Facebook may have brought this renewed interest in industry regulation upon itself when, in December 2009, it made all private data available to the public with no prior notification to subscribers, and more recently for its plans to disclose users’ home addresses and mobile numbers to third party application developers.
State Senator Ellen Corbett, sponsor of SB242, says “You shouldn’t have to sign in and give up your personal information before you get to the part where you say, ‘Please don’t share my personal information.'” Under the California proposal, it would be required for a “social networking Internet Web site to establish a process for new users to set their privacy settings as part of the registration process that explains privacy options in plain language, and to make privacy settings available in an easy-to-use format”. In other words, Facebook and other companies would have to allow users to establish their privacy settings at the creation of an account instead of after joining, or risk paying a steep fine. This seems reasonable enough, so why is Facebook, along with a coalition of industry associations and internet companies (including Google, Twitter, Zynga, Match.com, and Skype) so opposed to making the privacy settings more transparent to users?

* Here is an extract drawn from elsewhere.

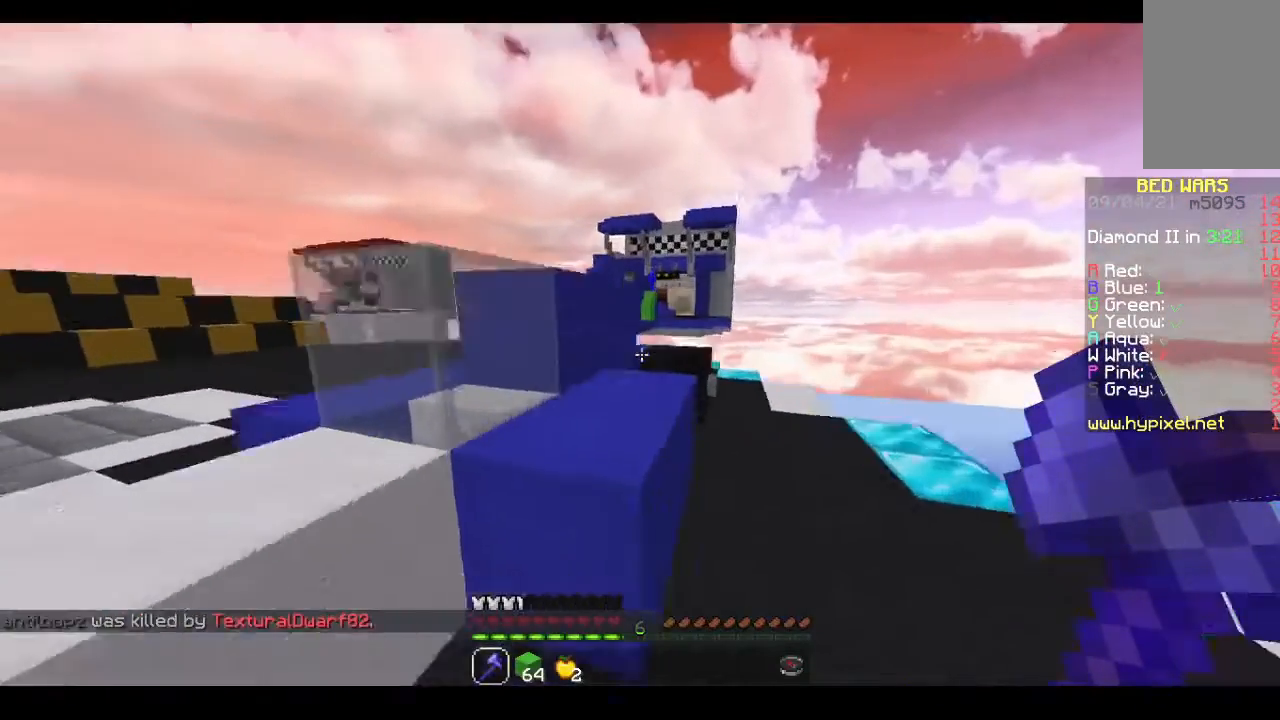
{"keys": ["space", "w"], "mouse": [], "events": [[267, "space", "up"], [467, "space", "down"]]}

Here’s a summary of the group’s oppositions  (By author Liz Gannes):
- Asking users to make privacy choices at the outset–the group calls this “privacy shrink wrap”–will result in bad and overly broad decisions. The Federal Trade Commission recently said that it is best practice to ask users to make privacy decisions on an item-by-item basis so they can understand the context.
- Users are already setting their privacy settings themselves, and don’t seem to have had problems with social networks failing to remove content after it’s been requested.

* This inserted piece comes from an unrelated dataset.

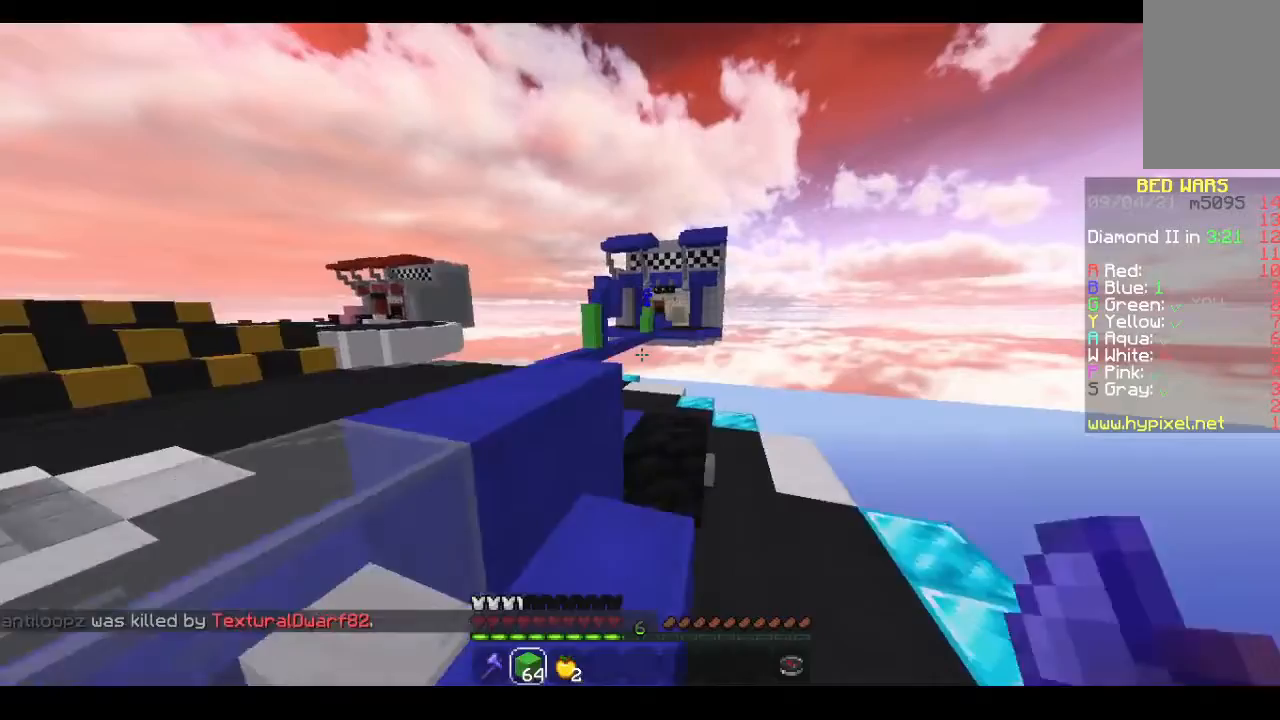
{"keys": ["a", "w"], "mouse": ["right"], "events": [[67, "a", "down"], [267, "space", "up"], [500, "mouse_right", "down"]]}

- Many social networking companies are based in California, and implementing these practices would significantly impact their businesses at a time when the state’s economy is in shambles.
- SB 242 is unconstitutional because it interferes with freedom of speech and interstate commerce. Quote: “By hiding from view all existing users’ information until they made a contrary choice, the State of California would be significantly limiting those users’ ability to ‘freely speak, write and publish his or her sentiments on all subjects.’”
Facebook’s business model and revenue stream relies heavily on data mining its users’ personal information and repackaging and selling that information. Limiting user participation in this process would greatly affect Facebook’s bottom line. Google and other companies have the same concerns, which creates the odd arrangement of Facebook and Google fighting it out in the press, but allying with one another to stop this legislation.
So the bigger questions are:
- How much privacy is someone willing to give up in order to use a social networking site?
- How does a social marketing site ethically use someone’s personal information for marketing purposes?
The California legislation intends for Facebook to be completely up front about how it plans to use someone’s personal information so a user can make an informed decision to decline or accept the terms of service. Some users may welcome demographically targeted ads and games, while some may prefer to use the service solely for keeping in contact with friends and family. As data mining and micro-targeted advertising becomes a larger and larger share of online revenue, this issue will become more and more prominent for all parties concerned.